== What to do ==
In the rows below, list the lines from the one containing "Studies indicate that otitis externa affe" through the one containing "most ear infections", both included, as a numbered list without blank lines.

[Stored entries]

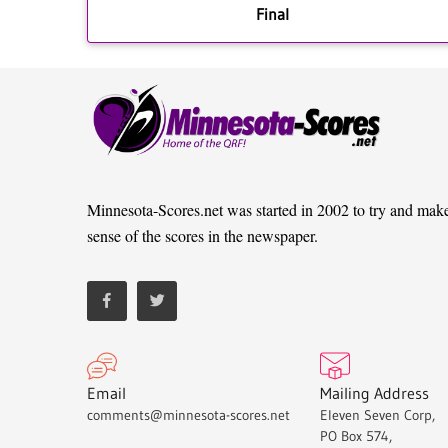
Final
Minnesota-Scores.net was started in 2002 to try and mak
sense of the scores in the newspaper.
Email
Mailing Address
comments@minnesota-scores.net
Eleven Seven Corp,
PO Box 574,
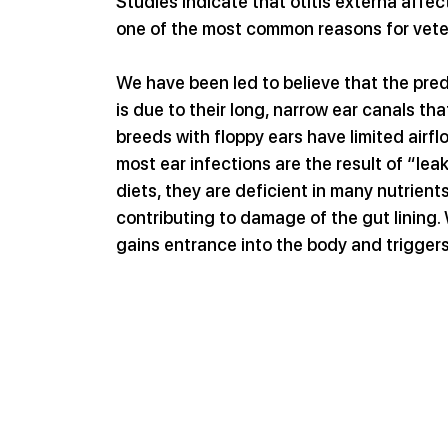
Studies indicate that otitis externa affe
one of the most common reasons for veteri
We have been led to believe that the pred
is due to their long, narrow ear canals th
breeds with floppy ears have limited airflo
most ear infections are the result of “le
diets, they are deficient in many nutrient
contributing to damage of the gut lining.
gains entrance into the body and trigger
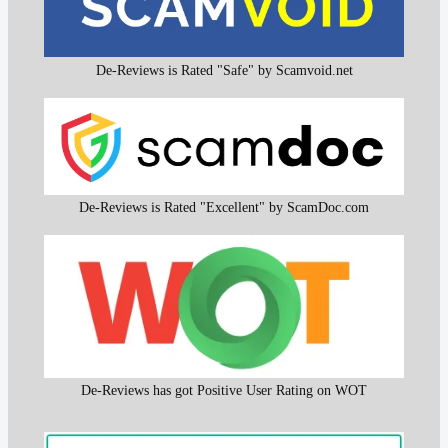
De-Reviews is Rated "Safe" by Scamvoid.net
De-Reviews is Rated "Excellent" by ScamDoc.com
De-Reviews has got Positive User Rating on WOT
--
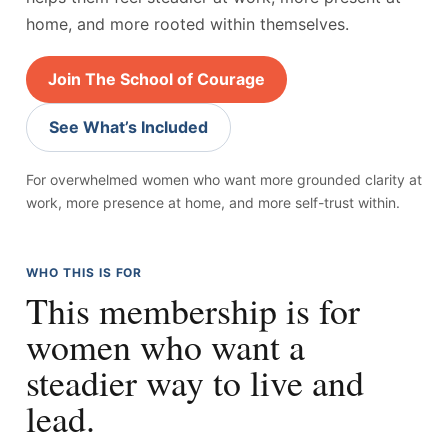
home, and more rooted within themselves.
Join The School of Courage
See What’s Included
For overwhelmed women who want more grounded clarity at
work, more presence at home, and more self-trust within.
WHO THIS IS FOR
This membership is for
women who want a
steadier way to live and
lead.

== Output for this task ==
1. Studies indicate that otitis externa affe
2. one of the most common reasons for veteri
3. We have been led to believe that the pred
4. is due to their long, narrow ear canals th
5. breeds with floppy ears have limited airflo
6. most ear infections are the result of “le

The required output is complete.